Martha’s Home-Style Cafe sat perched over a patchwork valley with a modest view. Archie whipped into the parking lot and got out of his luxury car along with us. He opened his wallet, exposing a thick wad of bills, peeled off an Abraham Lincoln, and gave it to Otto.
“There you go, fellas. Eat all you want, with my compliments.” Even with his bad hand he reached out and wanted to shake.
“Stay healthy and don’t let anyone stop you from having your fun. Don’t get like me. Keep yourselves out of trouble and you can’t lose. I went the other way, and look at me now. I’m one hurtin’ soul. I’ve got the whole state of Iowa on my behind. Yeah, I wish I was going with you. Teach you the ropes.”
He shook both our hands again, then shook my hand a third time. “Little buddy, take care.”
On second thought he stepped back out of his car.
“You guys probably don’t think I’ve got a gun on me, do you? You think I’m not only a drunk, but a lying drunk. Want me to ante up?” He reached into his jacket for his holster.
“No, no that’s all right. We believe you, Arch.” Otto raised his thin, hairy arms, finally showing a little fright. “We’ll take your word for it. I got a jock strap on me that I carry around. You probably don’t wanna see that, neither.”
Archie laughed. “Hah—I knew you had a sense of humor. Just give some of that to my little buddy over here—” he pointed to me—“and you guys’ll be set.” He shook our hands again, my fourth time.
“So long, fellas. Have fun but don’t get into trouble.” He lowered the stick shift and squealed off.
We were five dollars richer, and intended to spend all of it. I ate honey-dipped fried chicken. Otto ate fishwiches with cole slaw and chips. We sopped up unlimited soda and padded around the soft carpet in our stocking feet.
“Archie’s probably a better drunk driver than most because he’s crocked most of the time.”
“How many lopsided buildings has he put up, I wonder?”
“I think Archie’s the type of guy you call ‘friend,’ but only if you don’t see him too much.”
“The Arch sure knows restaurants. Martha served us an excellent meal.”
“What’s the bill?”
“$4.72. Put down that five and I’ll put another dollar on top of it, for good measure.”
Dew wet our sneakers as we hiked off the grounds. Honeysuckle tinged the air. The sun was down. Deep blue hues coated the upper sky. The fields were verdant. I felt sorry for the people rushing east and west along that concrete thoroughfare. They had no time to “be in the moment.”
Otto marched forward in his classic hip-hop bounce. “The Mississippi’s only down here a mile or so. Let’s get one last ride before it gets too dark, and see if we can’t find a place to camp out next to the river. You know, Huckleberry Finn style.”
Not five cars later, we snared the slowest vehicle on the road, a puttering, rusty truck, with muddy tools in the back.
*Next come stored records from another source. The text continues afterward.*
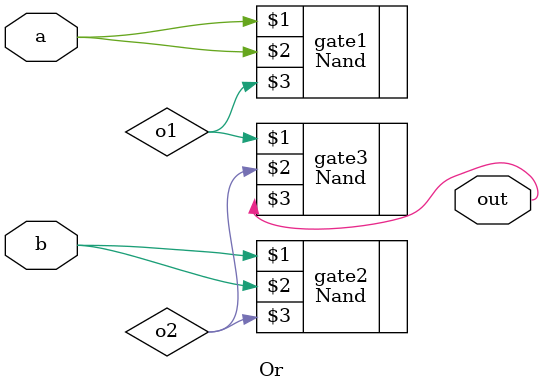
<source format=v>
`ifndef OR_V
`define OR_V
`include "nand.v"
module Or(
    input a, b,
    output out
);
    Nand gate1(a, a, o1);
    Nand gate2(b, b, o2);
    Nand gate3(o1, o2, out);
endmodule

`endif

</source>
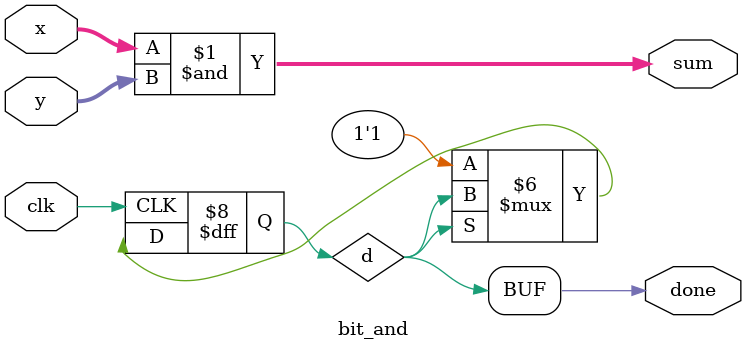
<source format=v>
module bit_and(
 input [7:0]x,
 input [7:0]y,
 input clk,
 output done,
 output [7:0]sum
);
 
reg d=1'b0;
 assign done=d;
 assign sum = x&y;
 always @(posedge clk) begin
  if(~done) begin
   
   d=1'b1;
  end
 end
  
endmodule

</source>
A sun-roasted farmer with a dry, rippled face, and sharp, gray whiskers, sat alone. “I ain’t goin’ far. Only to LeClaire.”
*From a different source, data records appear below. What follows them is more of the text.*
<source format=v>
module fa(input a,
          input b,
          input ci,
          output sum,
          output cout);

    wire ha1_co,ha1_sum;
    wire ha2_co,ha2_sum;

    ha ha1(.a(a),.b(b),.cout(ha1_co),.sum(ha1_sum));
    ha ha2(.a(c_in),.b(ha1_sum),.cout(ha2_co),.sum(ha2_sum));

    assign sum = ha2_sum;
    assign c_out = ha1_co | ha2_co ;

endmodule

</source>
“We just wanna get out by the Mississippi.”
The farmer sat lethargic in his frayed clothes. His fingers hung like stalactites, dark circles under his eyes. If this guy represented agriculture in America, it was in sad shape.
“You guys campin’?”
“Yeah.”
“What you got, a tent?”
“Sleepin’ bags.”
“We’re star gazers. Open air aficionados. Life seekers,” I said.
Just then we crossed the modest arch that spanned the Mississippi River. It would have been easy to say, “One short ride for Otto and me / One giant leap for the annals of hitchhiking,” but I didn’t. Too dorky.
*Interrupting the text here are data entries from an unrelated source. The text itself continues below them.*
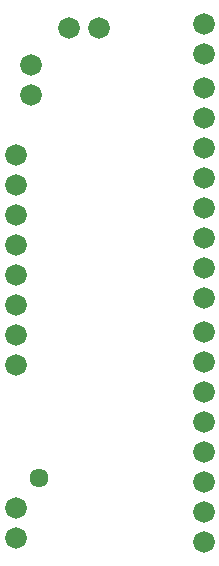
<source format=gbs>
G75*
%MOIN*%
%OFA0B0*%
%FSLAX25Y25*%
%IPPOS*%
%LPD*%
%AMOC8*
5,1,8,0,0,1.08239X$1,22.5*
%
%ADD10C,0.07200*%
%ADD11C,0.06343*%
D10*
X0011931Y0011000D03*
X0011931Y0021000D03*
X0011931Y0068500D03*
X0011931Y0078500D03*
X0011931Y0088500D03*
X0011931Y0098500D03*
X0011931Y0108500D03*
X0011931Y0118500D03*
X0011931Y0128500D03*
X0011931Y0138500D03*
X0016931Y0158500D03*
X0016931Y0168500D03*
X0029431Y0181000D03*
X0039431Y0181000D03*
X0074431Y0182250D03*
X0074431Y0172250D03*
X0074431Y0161000D03*
X0074431Y0151000D03*
X0074431Y0141000D03*
X0074431Y0131000D03*
X0074431Y0121000D03*
X0074431Y0111000D03*
X0074431Y0101000D03*
X0074431Y0091000D03*
X0074431Y0079750D03*
X0074431Y0069750D03*
X0074431Y0059750D03*
X0074431Y0049750D03*
X0074431Y0039750D03*
X0074431Y0029750D03*
X0074431Y0019750D03*
X0074431Y0009750D03*
D11*
X0019431Y0031000D03*
M02*

</source>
The farmer let us off on Main Street, LeClaire, Iowa, at a cruddy trailer park grown over with weeds. Mobile homes and camp vehicles sat resting at water’s edge. Free or not, we walked right in. We trudged past Jet Streams and Horizons and Coachmans and Fleetwoods, while crickets made a fracas.
We laid out our sleeping bags three feet from the river, which flowed without a ripple.
Everyone in town was tucked in. I’d never read any Mark Twain books, but I knew their storylines,
and it wasn’t hard to imagine two boys waving to an ornate showboat floating downstream, carrying goods and supplies to the market in New Orleans. The sassy trumpet of Louis Armstrong, “Hello Dolly,” played loudly between my ears.
Otto’s blond, stick-like body was decked out next to mine, face up, eyes closed. Constellations beamed above. I was almost asleep when my partner’s voice drifted through my ears.
“How di’ya think Archie’s murder went?”